**Problem requirements**
Omit every picture, and retype the lines that run from the beginning of the data below through the line containing "Manage metalake", inclusive.

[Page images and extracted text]
<<<<
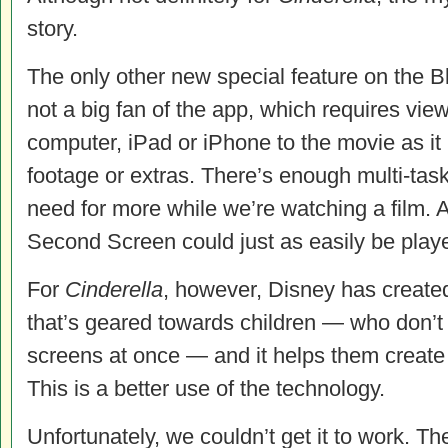
story.
The only other new special feature on the B
not a big fan of the app, which requires view
computer, iPad or iPhone to the movie as it 
footage or extras. There’s enough multi-task
need for more while we’re watching a film. A
Second Screen could just as easily be play
For
Cinderella
, however, Disney has creat
that’s geared towards children — who don’
screens at once — and it helps them create 
This is a better use of the technology.
Unfortunately, we couldn’t get it to work. Th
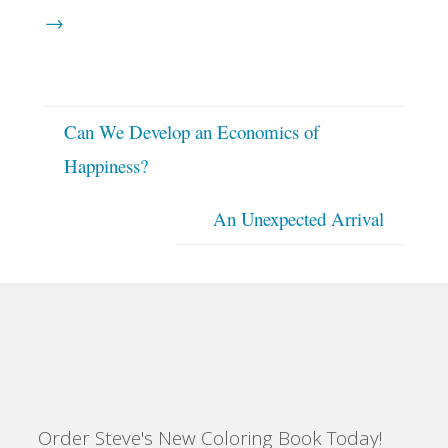
→
Can We Develop an Economics of
Happiness?
An Unexpected Arrival
Order Steve's New Coloring Book Today!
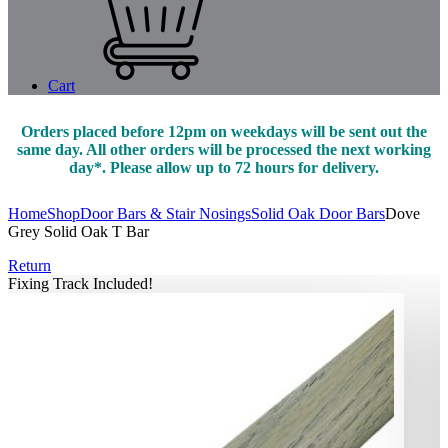
Cart
Orders placed before 12pm on weekdays will be sent out the
same day. All other orders will be processed the next working
day*. Please allow up to 72 hours for delivery.
Home
Shop
Door Bars & Stair Nosings
Solid Oak Door Bars
Dove
Grey Solid Oak T Bar
Return
Fixing Track Included!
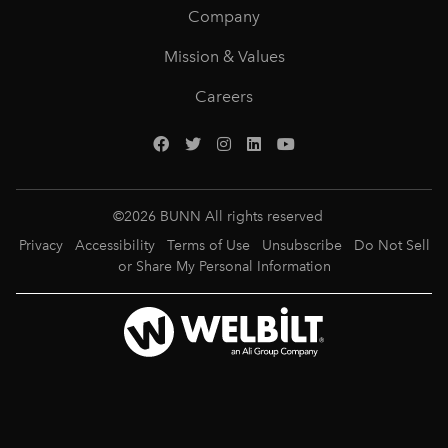
Company
Mission & Values
Careers
©
2026
BUNN All rights reserved
Privacy
Accessibility
Terms of Use
Unsubscribe
Do Not Sell
or Share My Personal Information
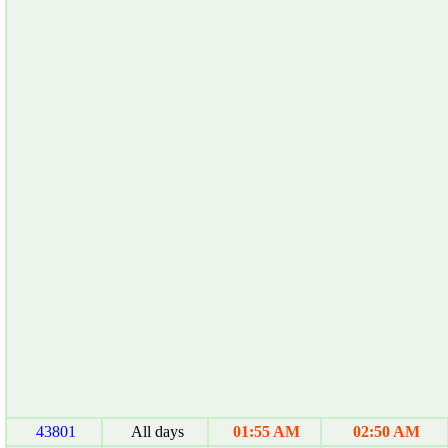
43801
All days
01:55 AM
02:50 AM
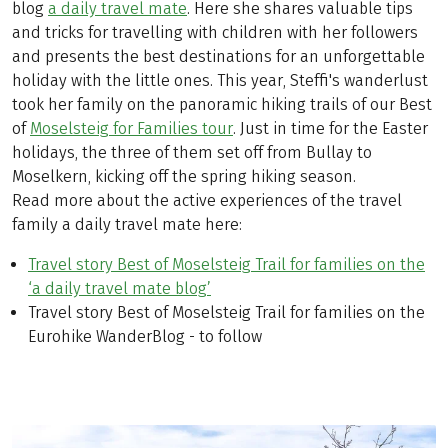
blog
a daily travel mate
. Here she shares valuable tips
and tricks for travelling with children with her followers
and presents the best destinations for an unforgettable
holiday with the little ones. This year, Steffi's wanderlust
took her family on the panoramic hiking trails of our Best
of
Moselsteig for Families tour
. Just in time for the Easter
holidays, the three of them set off from Bullay to
Moselkern, kicking off the spring hiking season.
Read more about the active experiences of the travel
family a daily travel mate here:
Travel story Best of Moselsteig Trail for families on the
‘a daily travel mate blog’
Travel story Best of Moselsteig Trail for families on the
Eurohike WanderBlog - to follow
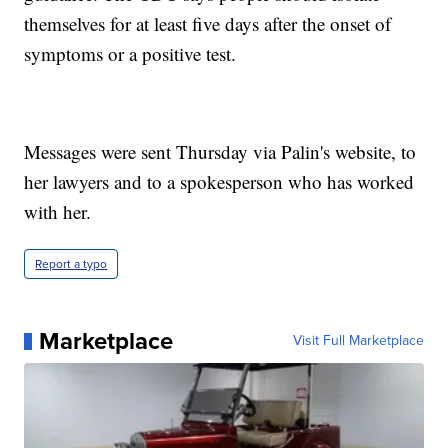
themselves for at least five days after the onset of
symptoms or a positive test.
Messages were sent Thursday via Palin's website, to
her lawyers and to a spokesperson who has worked
with her.
Report a typo
Marketplace
Visit Full Marketplace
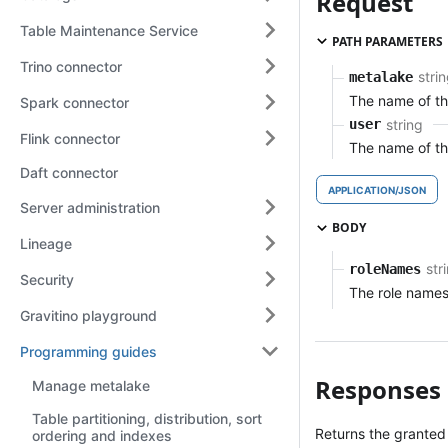
Request
Table Maintenance Service
PATH PARAMETERS
Trino connector
stri
metalake
The name of t
Spark connector
string
user
Flink connector
The name of th
Daft connector
APPLICATION/JSON
Server administration
BODY
Lineage
str
roleNames
Security
The role names
Gravitino playground
Programming guides
Responses
Manage metalake
Table partitioning, distribution, sort
Returns the granted
ordering and indexes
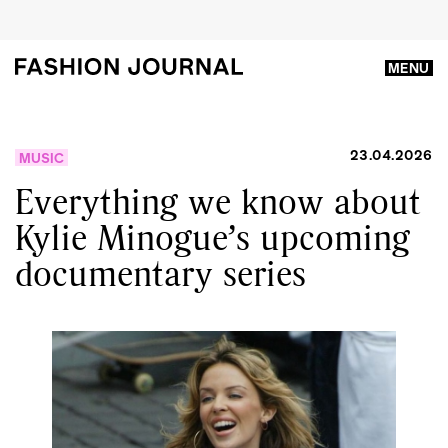
MENU
23.04.2026
MUSIC
Everything we know about
Kylie Minogue’s upcoming
documentary series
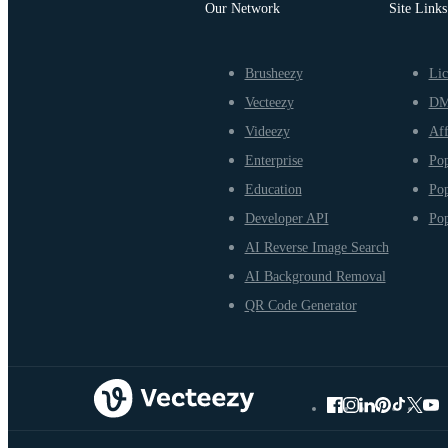
Our Network
Site Links
Brusheezy
Lic
Vecteezy
D
Videezy
Aff
Enterprise
Pop
Education
Pop
Developer API
Pop
AI Reverse Image Search
AI Background Removal
QR Code Generator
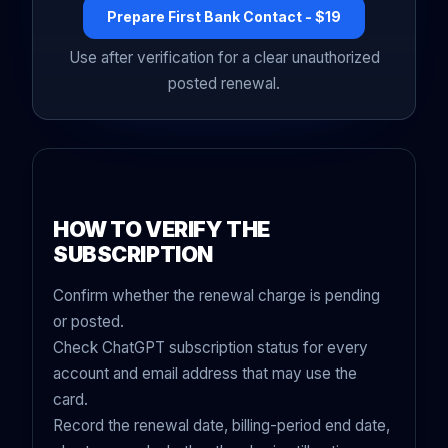
Prepare First Bank Contact - $19
Use after verification for a clear unauthorized
posted renewal.
HOW TO VERIFY THE
SUBSCRIPTION
Confirm whether the renewal charge is pending
or posted.
Check ChatGPT subscription status for every
account and email address that may use the
card.
Record the renewal date, billing-period end date,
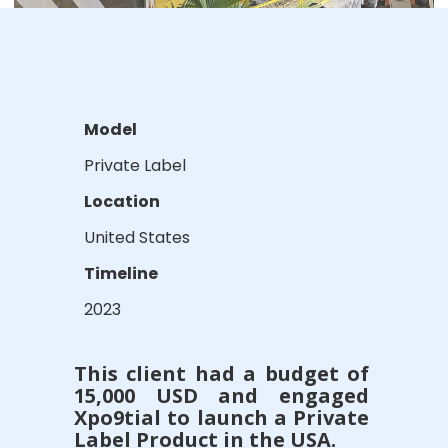
Model
Private Label
Location
United States
Timeline
2023
This client had a budget of
15,000 USD and engaged
Xpo9tial to launch a Private
Label Product in the USA.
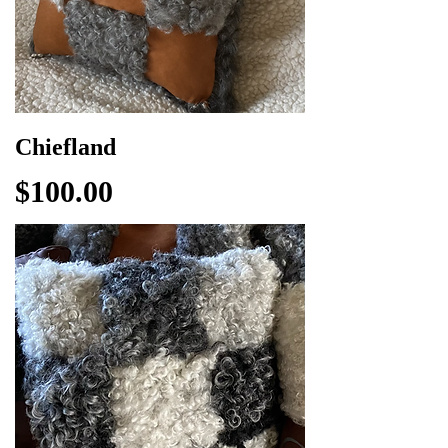
Chiefland
Price
$100.00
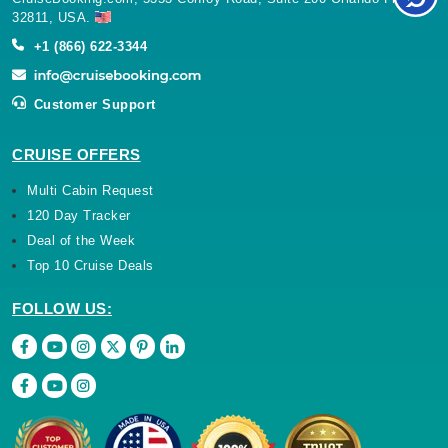
32811, USA.
+1 (866) 622-3344
Customer Support
CRUISE OFFERS
Multi Cabin Request
120 Day Tracker
Deal of the Week
Top 10 Cruise Deals
FOLLOW US:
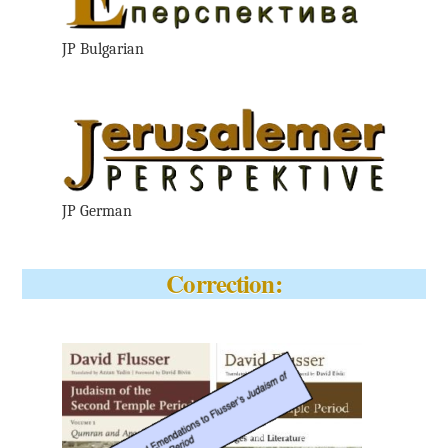
JP Bulgarian
JP German
Correction:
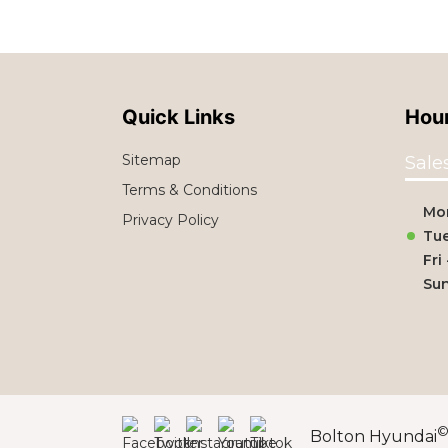
Quick Links
Hour
Sitemap
Sale
Terms & Conditions
Mo
Privacy Policy
Tue
Fri
Su
Bolton Hyundai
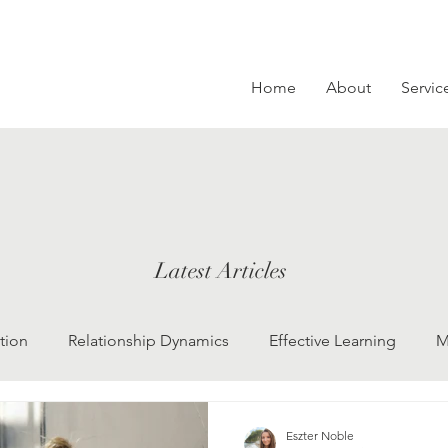
Home
About
Servic
Latest Articles
tion
Relationship Dynamics
Effective Learning
M
ng Depression
beliefs, mindset, self-reflection
Commun
Eszter Noble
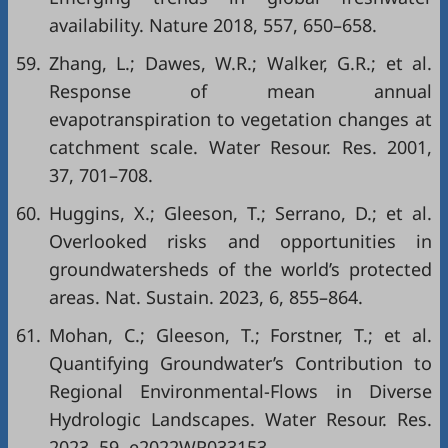
availability. Nature 2018, 557, 650–658.
59.
Zhang, L.; Dawes, W.R.; Walker, G.R.; et al.
Response of mean annual
evapotranspiration to vegetation changes at
catchment scale. Water Resour. Res. 2001,
37, 701–708.
60.
Huggins, X.; Gleeson, T.; Serrano, D.; et al.
Overlooked risks and opportunities in
groundwatersheds of the world’s protected
areas. Nat. Sustain. 2023, 6, 855–864.
61.
Mohan, C.; Gleeson, T.; Forstner, T.; et al.
Quantifying Groundwater’s Contribution to
Regional Environmental-Flows in Diverse
Hydrologic Landscapes. Water Resour. Res.
2023, 59, e2022WR033153.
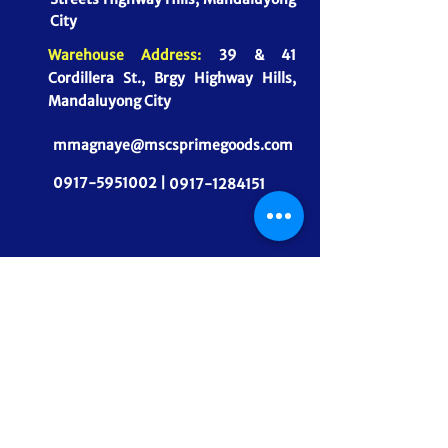
City
Warehouse Address:
39 & 41
Cordillera St., Brgy Highway Hills,
Mandaluyong City
mmagnaye@mscsprimegoods.com
0917-5951002 |
0917-1284151
CONNECT WITH US
MSCS PrimeGoods, Inc.
Dependable Food Supply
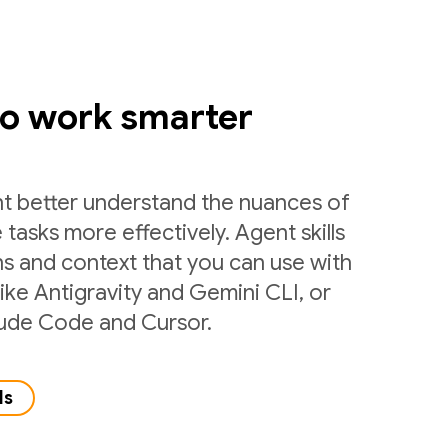
to work smarter
nt better understand the nuances of
 tasks more effectively. Agent skills
ns and context that you can use with
like Antigravity and Gemini CLI, or
laude Code and Cursor.
ls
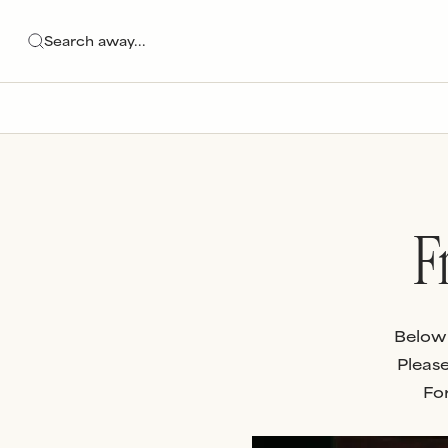
F
Below 
Please
For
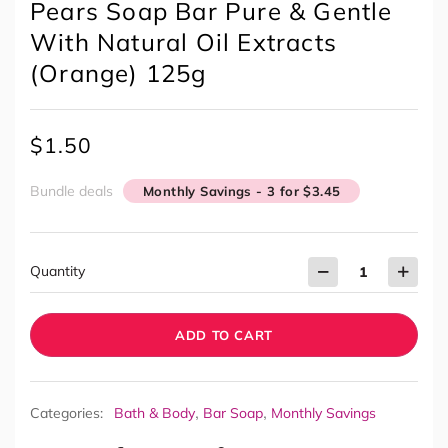
Pears Soap Bar Pure & Gentle
With Natural Oil Extracts
(Orange) 125g
$
1.50
Bundle deals
Monthly Savings - 3 for $3.45
Quantity
ADD TO CART
,
,
Categories:
Bath & Body
Bar Soap
Monthly Savings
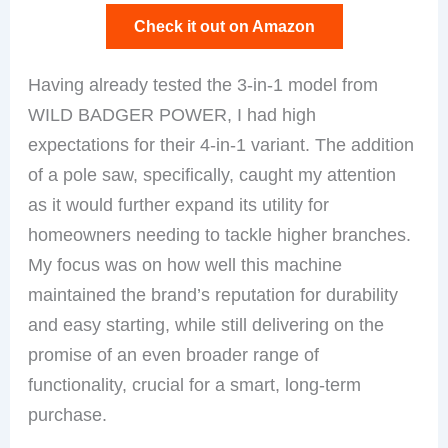
Check it out on Amazon
Having already tested the 3-in-1 model from
WILD BADGER POWER, I had high
expectations for their 4-in-1 variant. The addition
of a pole saw, specifically, caught my attention
as it would further expand its utility for
homeowners needing to tackle higher branches.
My focus was on how well this machine
maintained the brand’s reputation for durability
and easy starting, while still delivering on the
promise of an even broader range of
functionality, crucial for a smart, long-term
purchase.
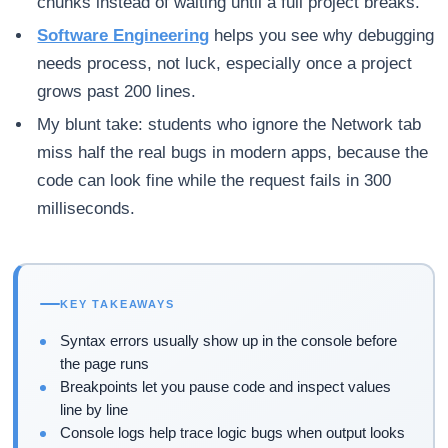
chunks instead of waiting until a full project breaks.
Software Engineering
helps you see why debugging
needs process, not luck, especially once a project
grows past 200 lines.
My blunt take: students who ignore the Network tab
miss half the real bugs in modern apps, because the
code can look fine while the request fails in 300
milliseconds.
KEY TAKEAWAYS
Syntax errors usually show up in the console before
the page runs
Breakpoints let you pause code and inspect values
line by line
Console logs help trace logic bugs when output looks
>>>>
**Answer space**
story.
The only other new special feature on the B
not a big fan of the app, which requires view
computer, iPad or iPhone to the movie as it 
footage or extras. There’s enough multi-task
need for more while we’re watching a film. A
Second Screen could just as easily be play
For
Cinderella
, however, Disney has creat
that’s geared towards children — who don’
screens at once — and it helps them create 
This is a better use of the technology.
Unfortunately, we couldn’t get it to work. Th
→
Can We Develop an Economics of
Happiness?
An Unexpected Arrival
Order Steve's New Coloring Book Today!
Cart
Orders placed before 12pm on weekdays will be sent out the
same day. All other orders will be processed the next working
day*. Please allow up to 72 hours for delivery.
Home
Shop
Door Bars & Stair Nosings
Solid Oak Door Bars
Dove
Grey Solid Oak T Bar
Return
Fixing Track Included!
Company
Mission & Values
Careers
©
2026
BUNN All rights reserved
Privacy
Accessibility
Terms of Use
Unsubscribe
Do Not Sell
or Share My Personal Information
43801
All days
01:55 AM
02:50 AM
blog
a daily travel mate
. Here she shares valuable tips
and tricks for travelling with children with her followers
and presents the best destinations for an unforgettable
holiday with the little ones. This year, Steffi's wanderlust
took her family on the panoramic hiking trails of our Best
of
Moselsteig for Families tour
. Just in time for the Easter
holidays, the three of them set off from Bullay to
Moselkern, kicking off the spring hiking season.
Read more about the active experiences of the travel
family a daily travel mate here:
Travel story Best of Moselsteig Trail for families on the
‘a daily travel mate blog’
Travel story Best of Moselsteig Trail for families on the
Eurohike WanderBlog - to follow
themselves for at least five days after the onset of
symptoms or a positive test.
Messages were sent Thursday via Palin's website, to
her lawyers and to a spokesperson who has worked
with her.
Report a typo
Marketplace
Visit Full Marketplace
Request
Table Maintenance Service
PATH PARAMETERS
Trino connector
stri
metalake
The name of t
Spark connector
string
user
Flink connector
The name of th
Daft connector
APPLICATION/JSON
Server administration
BODY
Lineage
str
roleNames
Security
The role names
Gravitino playground
Programming guides
Responses
Manage metalake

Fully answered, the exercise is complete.